- **Exercise aim**
Please copy the rows from the start through the line containing "Nahasketa horien lekuko da Compromis", substituting "lanabesa" for "tresna" and changing nothing else. Leave out the pictures.
───── Extracted records ─────
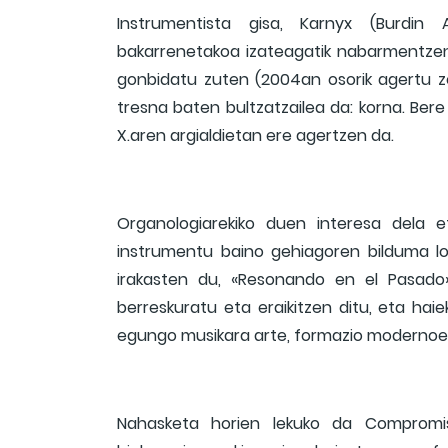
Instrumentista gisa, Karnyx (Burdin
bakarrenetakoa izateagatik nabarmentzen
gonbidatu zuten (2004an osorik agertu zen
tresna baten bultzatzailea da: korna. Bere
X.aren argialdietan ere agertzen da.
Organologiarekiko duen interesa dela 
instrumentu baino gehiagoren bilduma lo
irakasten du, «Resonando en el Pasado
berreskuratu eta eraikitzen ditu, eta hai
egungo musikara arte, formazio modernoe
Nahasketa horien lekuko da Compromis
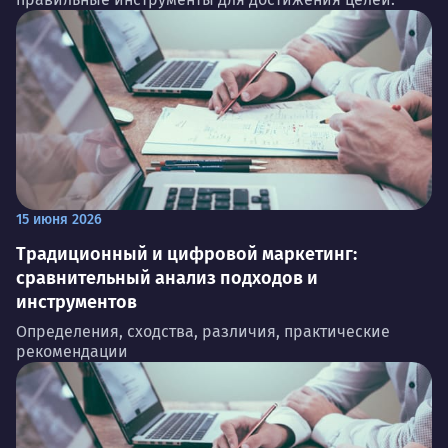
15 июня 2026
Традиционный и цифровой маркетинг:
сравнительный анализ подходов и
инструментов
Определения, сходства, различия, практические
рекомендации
─────
- **Your solution**
Instrumentista gisa, Karnyx (Burdin
bakarrenetakoa izateagatik nabarmentzen
gonbidatu zuten (2004an osorik agertu zen
lanabesa baten bultzatzailea da: korna. Bere
X.aren argialdietan ere agertzen da.
Organologiarekiko duen interesa dela 
instrumentu baino gehiagoren bilduma lo
irakasten du, «Resonando en el Pasado
berreskuratu eta eraikitzen ditu, eta hai
egungo musikara arte, formazio modernoe
Nahasketa horien lekuko da Compromis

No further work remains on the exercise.